8. Bipartisan Congressional Leadership. In a rare moment of bi-partisanship, Senators Diane Feinstein (D-CA) and Tom Coburn (R-OK) teamed up to introduce an amendment that would sunset both the ethanol tax credit and tariff.  Additionally, we applaud Congressmen Wally Herger (R-CA) and Joseph Crowley (D-NY) for introducing the companion legislation in the House.  It’s refreshing to see that liberals and conservatives can occasionally find common cause, and we appreciate their leadership.

7. Brazilian Sugarcane Facilities are Ready to Trade Clean Energy. In a positive sign that Americans will soon have greater access to cleaner, advanced renewable fuels, 107 Brazilian sugarcane processing facilities have successfully registered with the Environmental Protection Agency (EPA), paving the way for sugarcane ethanol to assist the U.S. in meeting new environmental requirements.

6. ITC Announces Huge Savings Without Tariff. The International Trade Commission concluded in their most recent report that American consumers would benefit by $1.5 billion annually by 2015 if the high tariff rates were removed.  The 2011 report represents a huge increase in savings from the $350 million estimated in the 2009 report.

5. America’s Ethanol Industry is Booming. Strong competition benefits consumers, so we are thankful that the U.S. ethanol industry is expected to export three times more ethanol in 2011 than in 2010.  This solidifies the U.S. as the world’s largest ethanol exporter and underscores the fact that producers are in better shape than ever to end the subsidies, level the playing field, and handle increased competition.

4. An Outpouring of Editorial Support. Since we started the Sweeter Alternative campaign last year, over 228 editorial writers, op-ed contributors and letters to the editor have run in newspapers around the country supporting ethanol reform and asking that America’s renewable fuels market be open to real competition that will benefit consumers.

3. Ethanol Producers Say Time to End It. In a noteworthy departure from past years, domestic ethanol producers have finally gotten behind the idea that everyone has to do their part in this economic environment.  Organizations like National Corn Growers Association, Renewable Fuels Association, American Coalition for Ethanol, Growth Energy and Green Plains Renewable Energy all agree that it’s time to end the 30 year subsidy, and conclude that the ethanol industry is strong enough to survive without it.  See a list of select quotes here.

2. Senate Says No. On June 16th, clean energy advocates experienced one of our most substantial victories of 2011 when the Senate passed the Coburn-Feinstein amendment by an overwhelming margin of 73 - 27 to end the ethanol tax credit and import tariff.  This bi-partisan vote sent a strong signal that it’s time to reform U.S. ethanol policy and develop a global market for clean energy.
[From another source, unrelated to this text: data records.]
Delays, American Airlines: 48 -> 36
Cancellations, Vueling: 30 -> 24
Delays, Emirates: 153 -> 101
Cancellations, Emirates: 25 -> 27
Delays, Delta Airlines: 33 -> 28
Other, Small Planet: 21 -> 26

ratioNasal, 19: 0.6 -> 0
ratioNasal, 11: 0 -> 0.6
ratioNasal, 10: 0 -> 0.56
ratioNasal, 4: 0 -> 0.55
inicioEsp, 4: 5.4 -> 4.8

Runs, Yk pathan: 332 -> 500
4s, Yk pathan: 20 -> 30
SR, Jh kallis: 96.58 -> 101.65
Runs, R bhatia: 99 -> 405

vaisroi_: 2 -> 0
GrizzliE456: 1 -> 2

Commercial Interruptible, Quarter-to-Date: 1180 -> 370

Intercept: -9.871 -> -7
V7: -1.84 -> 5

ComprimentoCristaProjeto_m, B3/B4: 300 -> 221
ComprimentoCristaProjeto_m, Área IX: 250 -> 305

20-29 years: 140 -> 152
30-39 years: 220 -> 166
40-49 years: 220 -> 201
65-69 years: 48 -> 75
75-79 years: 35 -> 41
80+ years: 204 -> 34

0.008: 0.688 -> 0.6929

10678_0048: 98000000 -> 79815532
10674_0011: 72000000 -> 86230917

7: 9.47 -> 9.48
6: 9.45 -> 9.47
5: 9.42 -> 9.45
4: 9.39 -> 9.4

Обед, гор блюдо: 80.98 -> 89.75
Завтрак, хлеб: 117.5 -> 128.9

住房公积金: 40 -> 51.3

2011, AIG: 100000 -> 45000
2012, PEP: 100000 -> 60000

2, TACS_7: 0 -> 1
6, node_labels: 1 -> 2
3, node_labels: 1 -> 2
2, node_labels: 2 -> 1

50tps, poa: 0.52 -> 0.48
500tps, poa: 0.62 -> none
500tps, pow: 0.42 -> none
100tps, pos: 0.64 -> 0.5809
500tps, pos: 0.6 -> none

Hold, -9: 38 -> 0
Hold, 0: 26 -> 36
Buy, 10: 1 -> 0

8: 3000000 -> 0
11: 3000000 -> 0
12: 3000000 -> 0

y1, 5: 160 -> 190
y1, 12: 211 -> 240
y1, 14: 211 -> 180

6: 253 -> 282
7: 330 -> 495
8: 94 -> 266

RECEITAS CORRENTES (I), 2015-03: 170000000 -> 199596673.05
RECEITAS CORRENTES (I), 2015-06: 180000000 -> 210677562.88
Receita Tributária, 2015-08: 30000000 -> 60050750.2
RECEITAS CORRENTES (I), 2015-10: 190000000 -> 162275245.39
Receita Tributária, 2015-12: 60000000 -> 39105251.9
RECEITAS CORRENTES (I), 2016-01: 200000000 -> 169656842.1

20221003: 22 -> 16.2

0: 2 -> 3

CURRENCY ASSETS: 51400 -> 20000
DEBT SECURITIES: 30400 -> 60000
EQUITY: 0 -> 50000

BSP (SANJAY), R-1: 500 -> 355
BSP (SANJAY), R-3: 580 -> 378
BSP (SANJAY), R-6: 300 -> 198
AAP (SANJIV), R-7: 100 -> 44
1. Trade Barrier About to Come Down. We are most thankful that 33 days from today, America will take an important step towards creating a global market for the free trade of renewable energy when the 30-year-old subsidy and tariff expire at the end of the year.  So this year we are both thankful and optimistic that the time has finally come to end the $6 billion annual taxpayer handouts and lower fuel prices giving us access to cleaner, more affordable renewable fuels like sugarcane ethanol.